Each ingest run follows this flow:

  1. An adapter extracts metadata from your tool (dbt manifest, LookML files, Metabase API, etc.)
  2. An LLM agent reconciles the extracted metadata with your existing context — it merges intelligently rather than overwriting
  3. Semantic sources (YAML) and knowledge pages (Markdown) are written to your project directory

Running an ingest

# Ingest one configured context source
ktx ingest my-dbt-source

# Ingest every configured context source
ktx ingest --all

The public ktx ingest command uses the source configuration in ktx.yaml, including the source driver and any adapter-specific paths or credentials.
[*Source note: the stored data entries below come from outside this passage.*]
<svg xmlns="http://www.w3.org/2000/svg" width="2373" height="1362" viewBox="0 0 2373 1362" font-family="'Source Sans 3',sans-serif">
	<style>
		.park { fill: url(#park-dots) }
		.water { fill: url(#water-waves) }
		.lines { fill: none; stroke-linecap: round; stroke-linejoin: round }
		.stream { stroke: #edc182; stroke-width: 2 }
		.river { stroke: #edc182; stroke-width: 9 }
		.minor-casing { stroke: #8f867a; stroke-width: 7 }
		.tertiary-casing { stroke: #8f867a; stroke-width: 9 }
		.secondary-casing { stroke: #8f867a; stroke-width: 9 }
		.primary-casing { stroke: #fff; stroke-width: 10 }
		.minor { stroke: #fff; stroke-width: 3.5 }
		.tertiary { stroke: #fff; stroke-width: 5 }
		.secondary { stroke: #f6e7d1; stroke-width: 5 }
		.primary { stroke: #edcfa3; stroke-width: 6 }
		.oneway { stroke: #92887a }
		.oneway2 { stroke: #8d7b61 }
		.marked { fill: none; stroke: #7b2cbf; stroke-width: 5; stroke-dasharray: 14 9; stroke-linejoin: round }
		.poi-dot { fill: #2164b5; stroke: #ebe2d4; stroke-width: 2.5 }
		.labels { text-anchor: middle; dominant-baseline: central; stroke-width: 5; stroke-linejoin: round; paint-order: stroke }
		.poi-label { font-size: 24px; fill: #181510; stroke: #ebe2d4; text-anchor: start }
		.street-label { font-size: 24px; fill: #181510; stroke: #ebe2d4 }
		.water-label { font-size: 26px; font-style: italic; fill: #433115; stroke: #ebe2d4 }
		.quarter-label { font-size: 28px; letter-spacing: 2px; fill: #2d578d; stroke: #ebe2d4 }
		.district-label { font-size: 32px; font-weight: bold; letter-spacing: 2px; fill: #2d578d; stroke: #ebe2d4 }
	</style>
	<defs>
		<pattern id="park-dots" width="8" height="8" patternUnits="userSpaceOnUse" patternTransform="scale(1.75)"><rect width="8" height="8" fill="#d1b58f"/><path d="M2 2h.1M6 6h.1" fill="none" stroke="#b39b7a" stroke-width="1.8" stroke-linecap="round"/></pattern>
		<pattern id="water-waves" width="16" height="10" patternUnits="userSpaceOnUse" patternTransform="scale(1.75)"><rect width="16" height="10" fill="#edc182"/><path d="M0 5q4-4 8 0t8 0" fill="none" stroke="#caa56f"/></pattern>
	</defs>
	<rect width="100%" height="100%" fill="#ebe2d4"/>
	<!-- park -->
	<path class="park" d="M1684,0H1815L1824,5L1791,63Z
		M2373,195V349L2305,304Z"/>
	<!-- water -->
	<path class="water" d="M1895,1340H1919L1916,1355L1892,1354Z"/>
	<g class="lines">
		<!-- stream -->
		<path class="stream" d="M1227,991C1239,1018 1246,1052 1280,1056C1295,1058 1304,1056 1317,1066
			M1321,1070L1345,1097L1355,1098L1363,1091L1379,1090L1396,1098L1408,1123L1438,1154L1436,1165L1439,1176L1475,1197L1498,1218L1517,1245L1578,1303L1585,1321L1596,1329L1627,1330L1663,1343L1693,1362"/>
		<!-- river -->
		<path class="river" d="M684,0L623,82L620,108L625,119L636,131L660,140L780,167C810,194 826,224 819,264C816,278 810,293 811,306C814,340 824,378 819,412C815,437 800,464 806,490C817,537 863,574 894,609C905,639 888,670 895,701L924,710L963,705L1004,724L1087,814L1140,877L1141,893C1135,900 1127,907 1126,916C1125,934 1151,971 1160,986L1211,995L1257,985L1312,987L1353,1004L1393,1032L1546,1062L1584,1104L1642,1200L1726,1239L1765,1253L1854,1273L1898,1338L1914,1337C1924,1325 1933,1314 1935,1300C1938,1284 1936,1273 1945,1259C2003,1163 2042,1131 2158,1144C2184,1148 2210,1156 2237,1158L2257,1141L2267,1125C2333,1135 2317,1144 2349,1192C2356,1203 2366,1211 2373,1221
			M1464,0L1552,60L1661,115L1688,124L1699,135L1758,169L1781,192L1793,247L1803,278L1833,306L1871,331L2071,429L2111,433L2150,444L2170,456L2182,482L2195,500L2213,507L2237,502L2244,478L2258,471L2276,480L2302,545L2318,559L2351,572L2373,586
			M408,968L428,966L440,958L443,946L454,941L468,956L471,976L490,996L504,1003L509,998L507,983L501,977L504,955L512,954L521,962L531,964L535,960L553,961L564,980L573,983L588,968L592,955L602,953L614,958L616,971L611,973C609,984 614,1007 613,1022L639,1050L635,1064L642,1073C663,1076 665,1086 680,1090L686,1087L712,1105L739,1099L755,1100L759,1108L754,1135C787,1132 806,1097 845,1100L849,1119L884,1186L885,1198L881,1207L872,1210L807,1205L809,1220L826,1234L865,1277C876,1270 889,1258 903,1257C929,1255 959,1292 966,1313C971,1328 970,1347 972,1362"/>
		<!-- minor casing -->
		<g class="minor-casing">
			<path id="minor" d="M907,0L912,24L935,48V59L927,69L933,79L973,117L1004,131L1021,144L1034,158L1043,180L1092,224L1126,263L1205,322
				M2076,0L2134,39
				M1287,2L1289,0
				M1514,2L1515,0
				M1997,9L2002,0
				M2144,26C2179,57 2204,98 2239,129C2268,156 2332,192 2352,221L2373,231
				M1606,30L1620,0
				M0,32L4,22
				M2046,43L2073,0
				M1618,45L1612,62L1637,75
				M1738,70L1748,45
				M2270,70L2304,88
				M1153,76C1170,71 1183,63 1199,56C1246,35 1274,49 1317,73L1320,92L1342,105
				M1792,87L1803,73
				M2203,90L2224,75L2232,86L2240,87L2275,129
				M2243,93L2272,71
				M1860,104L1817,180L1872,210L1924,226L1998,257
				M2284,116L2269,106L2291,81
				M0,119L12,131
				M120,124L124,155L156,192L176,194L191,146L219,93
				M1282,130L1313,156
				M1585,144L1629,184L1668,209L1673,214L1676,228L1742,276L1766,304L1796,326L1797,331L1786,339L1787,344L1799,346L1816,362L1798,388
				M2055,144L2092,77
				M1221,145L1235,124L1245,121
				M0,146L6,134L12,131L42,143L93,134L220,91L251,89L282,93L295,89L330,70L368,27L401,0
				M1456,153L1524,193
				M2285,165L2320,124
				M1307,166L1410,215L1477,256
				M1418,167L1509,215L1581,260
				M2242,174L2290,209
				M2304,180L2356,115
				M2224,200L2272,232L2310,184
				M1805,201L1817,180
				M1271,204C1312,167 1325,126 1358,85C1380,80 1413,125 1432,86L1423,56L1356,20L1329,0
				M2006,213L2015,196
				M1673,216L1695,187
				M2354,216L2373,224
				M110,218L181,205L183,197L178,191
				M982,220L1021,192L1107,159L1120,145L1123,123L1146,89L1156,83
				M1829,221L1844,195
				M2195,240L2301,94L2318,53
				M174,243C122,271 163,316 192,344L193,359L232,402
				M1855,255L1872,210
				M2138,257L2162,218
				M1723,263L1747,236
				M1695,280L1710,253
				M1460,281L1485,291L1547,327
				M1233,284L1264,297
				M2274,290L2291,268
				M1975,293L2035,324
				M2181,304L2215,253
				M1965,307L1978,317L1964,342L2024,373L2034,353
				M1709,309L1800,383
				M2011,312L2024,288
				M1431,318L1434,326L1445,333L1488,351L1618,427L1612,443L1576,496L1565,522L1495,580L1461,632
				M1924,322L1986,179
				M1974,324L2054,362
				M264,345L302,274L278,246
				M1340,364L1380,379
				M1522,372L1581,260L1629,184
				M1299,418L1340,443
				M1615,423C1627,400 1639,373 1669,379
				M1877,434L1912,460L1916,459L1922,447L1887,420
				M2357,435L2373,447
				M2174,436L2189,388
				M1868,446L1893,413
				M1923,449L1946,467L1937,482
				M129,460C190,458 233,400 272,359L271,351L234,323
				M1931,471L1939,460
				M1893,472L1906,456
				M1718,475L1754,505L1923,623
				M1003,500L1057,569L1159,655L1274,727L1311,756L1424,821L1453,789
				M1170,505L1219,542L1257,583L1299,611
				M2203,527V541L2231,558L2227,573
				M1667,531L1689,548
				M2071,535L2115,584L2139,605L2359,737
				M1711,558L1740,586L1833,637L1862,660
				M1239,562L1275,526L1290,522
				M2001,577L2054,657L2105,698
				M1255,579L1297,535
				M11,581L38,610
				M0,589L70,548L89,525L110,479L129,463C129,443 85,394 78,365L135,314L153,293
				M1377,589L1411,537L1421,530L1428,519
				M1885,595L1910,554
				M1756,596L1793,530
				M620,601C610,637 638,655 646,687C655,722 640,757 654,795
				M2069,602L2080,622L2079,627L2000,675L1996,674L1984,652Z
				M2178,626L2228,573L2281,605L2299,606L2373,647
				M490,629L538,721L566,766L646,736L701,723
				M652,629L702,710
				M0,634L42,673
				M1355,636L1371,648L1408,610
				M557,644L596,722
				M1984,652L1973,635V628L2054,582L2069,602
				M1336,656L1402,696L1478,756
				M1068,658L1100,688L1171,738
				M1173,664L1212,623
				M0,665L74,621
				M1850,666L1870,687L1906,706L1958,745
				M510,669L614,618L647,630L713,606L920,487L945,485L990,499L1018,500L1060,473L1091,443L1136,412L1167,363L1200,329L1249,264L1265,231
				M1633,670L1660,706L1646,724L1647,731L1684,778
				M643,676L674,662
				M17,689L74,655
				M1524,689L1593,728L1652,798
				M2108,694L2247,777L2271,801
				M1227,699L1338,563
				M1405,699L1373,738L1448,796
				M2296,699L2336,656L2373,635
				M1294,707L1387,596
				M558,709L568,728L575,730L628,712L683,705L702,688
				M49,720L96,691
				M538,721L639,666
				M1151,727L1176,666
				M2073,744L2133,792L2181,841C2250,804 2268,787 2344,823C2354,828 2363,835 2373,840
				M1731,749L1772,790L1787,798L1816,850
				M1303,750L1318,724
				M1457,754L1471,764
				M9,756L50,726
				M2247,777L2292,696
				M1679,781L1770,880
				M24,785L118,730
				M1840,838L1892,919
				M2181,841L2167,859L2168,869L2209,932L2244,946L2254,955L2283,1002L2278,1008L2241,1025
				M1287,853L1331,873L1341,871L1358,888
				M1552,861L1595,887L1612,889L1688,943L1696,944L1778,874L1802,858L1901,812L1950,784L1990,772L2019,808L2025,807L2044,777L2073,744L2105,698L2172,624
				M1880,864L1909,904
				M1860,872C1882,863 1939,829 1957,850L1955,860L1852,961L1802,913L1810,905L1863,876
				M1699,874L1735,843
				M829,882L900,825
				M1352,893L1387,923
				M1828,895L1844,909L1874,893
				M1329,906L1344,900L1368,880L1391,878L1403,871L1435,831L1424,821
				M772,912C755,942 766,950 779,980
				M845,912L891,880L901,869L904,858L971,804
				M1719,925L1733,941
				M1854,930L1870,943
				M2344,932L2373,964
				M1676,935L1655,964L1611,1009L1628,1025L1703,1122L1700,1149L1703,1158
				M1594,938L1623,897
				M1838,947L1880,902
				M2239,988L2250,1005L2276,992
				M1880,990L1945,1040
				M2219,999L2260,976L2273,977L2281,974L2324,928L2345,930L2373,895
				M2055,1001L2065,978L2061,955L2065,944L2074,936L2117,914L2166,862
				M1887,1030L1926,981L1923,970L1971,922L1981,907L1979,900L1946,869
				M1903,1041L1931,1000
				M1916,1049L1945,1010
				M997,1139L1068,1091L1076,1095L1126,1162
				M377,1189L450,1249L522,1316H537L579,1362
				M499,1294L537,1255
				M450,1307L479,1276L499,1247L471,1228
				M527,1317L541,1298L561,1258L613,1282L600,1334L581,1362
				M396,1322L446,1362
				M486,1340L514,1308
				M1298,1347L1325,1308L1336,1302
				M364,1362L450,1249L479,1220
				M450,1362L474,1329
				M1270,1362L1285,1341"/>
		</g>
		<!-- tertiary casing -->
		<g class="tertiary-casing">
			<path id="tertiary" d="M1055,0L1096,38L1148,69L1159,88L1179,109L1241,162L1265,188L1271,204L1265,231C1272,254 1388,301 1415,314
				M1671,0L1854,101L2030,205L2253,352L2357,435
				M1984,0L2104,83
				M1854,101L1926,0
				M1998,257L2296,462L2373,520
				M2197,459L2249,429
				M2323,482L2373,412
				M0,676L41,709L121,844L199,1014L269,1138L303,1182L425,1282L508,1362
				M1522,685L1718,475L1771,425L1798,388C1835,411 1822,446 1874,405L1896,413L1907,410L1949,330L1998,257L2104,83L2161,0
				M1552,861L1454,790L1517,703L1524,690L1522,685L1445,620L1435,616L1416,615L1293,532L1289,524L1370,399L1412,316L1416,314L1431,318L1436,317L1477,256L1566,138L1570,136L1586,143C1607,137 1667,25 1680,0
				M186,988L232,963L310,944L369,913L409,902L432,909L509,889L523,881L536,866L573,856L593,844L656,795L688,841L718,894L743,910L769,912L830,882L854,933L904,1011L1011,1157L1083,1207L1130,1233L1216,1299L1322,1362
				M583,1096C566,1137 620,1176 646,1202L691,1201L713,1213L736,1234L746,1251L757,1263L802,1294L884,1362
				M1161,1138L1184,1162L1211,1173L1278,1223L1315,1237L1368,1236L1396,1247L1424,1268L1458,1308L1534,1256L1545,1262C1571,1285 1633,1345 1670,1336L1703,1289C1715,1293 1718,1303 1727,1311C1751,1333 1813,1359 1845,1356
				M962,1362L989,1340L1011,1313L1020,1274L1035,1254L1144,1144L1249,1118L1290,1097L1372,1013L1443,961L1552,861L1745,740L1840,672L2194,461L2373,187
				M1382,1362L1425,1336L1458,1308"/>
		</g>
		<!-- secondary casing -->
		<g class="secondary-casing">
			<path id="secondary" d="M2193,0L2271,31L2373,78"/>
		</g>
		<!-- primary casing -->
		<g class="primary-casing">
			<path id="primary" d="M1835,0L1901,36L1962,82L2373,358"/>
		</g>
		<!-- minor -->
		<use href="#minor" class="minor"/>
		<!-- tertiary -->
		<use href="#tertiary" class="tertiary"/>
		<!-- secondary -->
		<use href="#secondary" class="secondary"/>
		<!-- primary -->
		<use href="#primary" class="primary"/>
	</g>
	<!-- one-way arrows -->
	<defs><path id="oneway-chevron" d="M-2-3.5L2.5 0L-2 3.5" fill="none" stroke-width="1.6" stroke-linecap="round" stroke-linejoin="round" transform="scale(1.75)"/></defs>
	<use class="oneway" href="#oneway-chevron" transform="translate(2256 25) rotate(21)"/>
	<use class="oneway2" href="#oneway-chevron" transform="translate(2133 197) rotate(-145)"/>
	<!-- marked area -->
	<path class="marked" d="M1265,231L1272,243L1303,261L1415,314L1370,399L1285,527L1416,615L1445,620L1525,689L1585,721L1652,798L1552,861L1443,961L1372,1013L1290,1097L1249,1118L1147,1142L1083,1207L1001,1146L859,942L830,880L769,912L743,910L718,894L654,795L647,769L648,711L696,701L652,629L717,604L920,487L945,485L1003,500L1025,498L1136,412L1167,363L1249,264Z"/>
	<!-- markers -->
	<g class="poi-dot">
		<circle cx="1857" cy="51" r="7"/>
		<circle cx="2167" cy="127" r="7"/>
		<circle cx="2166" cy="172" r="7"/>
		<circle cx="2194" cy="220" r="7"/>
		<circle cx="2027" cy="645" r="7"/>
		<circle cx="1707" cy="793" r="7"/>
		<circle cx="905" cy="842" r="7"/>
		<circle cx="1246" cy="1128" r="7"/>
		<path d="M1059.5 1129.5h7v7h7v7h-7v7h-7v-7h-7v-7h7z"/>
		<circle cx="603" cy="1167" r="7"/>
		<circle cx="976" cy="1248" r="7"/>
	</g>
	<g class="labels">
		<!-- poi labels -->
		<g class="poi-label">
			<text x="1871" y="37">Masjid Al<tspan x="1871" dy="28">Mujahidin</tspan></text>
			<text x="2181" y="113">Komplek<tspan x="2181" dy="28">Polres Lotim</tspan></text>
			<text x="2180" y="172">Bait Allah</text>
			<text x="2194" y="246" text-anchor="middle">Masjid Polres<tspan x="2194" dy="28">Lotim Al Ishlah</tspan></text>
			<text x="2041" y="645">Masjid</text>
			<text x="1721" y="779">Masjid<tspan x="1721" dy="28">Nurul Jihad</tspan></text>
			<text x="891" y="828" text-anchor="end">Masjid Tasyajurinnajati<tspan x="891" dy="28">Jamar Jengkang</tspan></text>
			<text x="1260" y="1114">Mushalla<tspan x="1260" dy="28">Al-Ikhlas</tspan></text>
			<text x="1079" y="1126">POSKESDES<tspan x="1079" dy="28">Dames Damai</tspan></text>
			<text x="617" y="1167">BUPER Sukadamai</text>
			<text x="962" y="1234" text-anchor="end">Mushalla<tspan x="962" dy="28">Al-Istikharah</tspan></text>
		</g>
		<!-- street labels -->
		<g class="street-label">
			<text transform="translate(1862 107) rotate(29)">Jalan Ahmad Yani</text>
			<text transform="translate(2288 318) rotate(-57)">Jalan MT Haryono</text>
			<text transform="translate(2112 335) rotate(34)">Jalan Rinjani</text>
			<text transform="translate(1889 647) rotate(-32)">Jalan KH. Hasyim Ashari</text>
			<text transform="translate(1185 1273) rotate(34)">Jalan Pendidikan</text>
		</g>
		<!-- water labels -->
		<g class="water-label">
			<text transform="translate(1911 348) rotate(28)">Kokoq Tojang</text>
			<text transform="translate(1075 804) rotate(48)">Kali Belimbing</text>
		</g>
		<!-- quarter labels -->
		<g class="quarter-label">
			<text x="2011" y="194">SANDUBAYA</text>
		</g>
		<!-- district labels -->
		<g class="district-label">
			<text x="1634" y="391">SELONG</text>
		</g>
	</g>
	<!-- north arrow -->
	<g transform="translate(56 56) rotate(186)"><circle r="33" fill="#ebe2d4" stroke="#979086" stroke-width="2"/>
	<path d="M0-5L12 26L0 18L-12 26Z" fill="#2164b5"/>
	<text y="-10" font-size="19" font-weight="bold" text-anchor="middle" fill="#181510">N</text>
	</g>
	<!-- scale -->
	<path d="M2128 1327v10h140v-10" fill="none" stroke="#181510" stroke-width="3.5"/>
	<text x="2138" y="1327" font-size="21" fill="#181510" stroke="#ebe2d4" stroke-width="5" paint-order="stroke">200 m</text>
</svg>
For adapter-level debugging, use the low-level ktx dev ingest run command:

ktx dev ingest run --connection-id my-dbt-source --adapter dbt

Useful low-level flags:

FlagDescription
--source-dir <path>Directory containing source files (e.g., your dbt project)
--vizRender the memory-flow TUI for real-time progress
--jsonOutput as JSON
--plainPlain text output

Watching progress

# Check status of the latest ingest
ktx ingest status

# Check a specific run
ktx ingest status <run-id>

# Open the visual ingest report (TUI)
ktx ingest watch

# Replay a past ingest run
ktx dev ingest replay <run-id>

The watch command opens an interactive TUI that shows the memory-flow output — every tool call, LLM decision, and artifact written during the ingest.

Available adapters

AdapterSourceWhat gets ingested
dbtdbt projectModel definitions, column descriptions, tests, tags
metricflowMetricFlow semantic modelsMetrics, dimensions, entities, semantic joins
lookmlLookML filesViews, explores, dimensions, measures, joins
lookerLooker APIExplores, looks, dashboard metadata
metabaseMetabase APIQuestions, dashboards, table metadata
notionNotion APIDatabase pages, knowledge articles
historic-sqlQuery historyFrequent queries, usage patterns, runtime stats
live-databaseDirect DB connectionLive schema introspection

See Context Sources for adapter-specific setup and auth configuration.

What gets generated

A typical dbt ingest produces semantic sources and knowledge pages in your project:

Semantic source (semantic-layer/my-postgres/orders.yaml):

semantic-layer/my-postgres/orders.yaml
name: orders
table: public.orders
grain:
  - order_id
columns:
  - name: order_id
    type: string
    description: Unique order identifier
  - name: customer_id
    type: string
    description: Foreign key to customers table
  - name: order_date
    type: time
    role: time
    description: Date the order was placed
  - name: total_amount
    type: number
    description: Total order value in USD
measures:
  - name: total_revenue
    expr: SUM(total_amount)
    description: Sum of all order values
  - name: order_count
    expr: COUNT(DISTINCT order_id)
    description: Number of distinct orders
joins:
  - to: customers
    on: orders.customer_id = customers.customer_id
    relationship: many_to_one

Knowledge page (knowledge/global/order-status-definitions.md):

---
summary: Business definitions for order status values
tags: [orders, definitions]
sl_refs: [orders]
---

## Order Statuses

- **pending**: Order placed but not yet processed
- **confirmed**: Payment received, awaiting fulfillment
- **shipped**: Order dispatched to carrier
- **delivered**: Order received by customer
- **cancelled**: Order cancelled before shipment

Orders in "pending" status for more than 48 hours are flagged for review.

Deterministic replay

Every ingest session records a full transcript — tool calls, LLM responses, and write decisions. You can replay any session to debug why a source was written a certain way:

ktx dev ingest replay <run-id> --viz

This opens the same TUI view as the original run, letting you step through the agent's reasoning.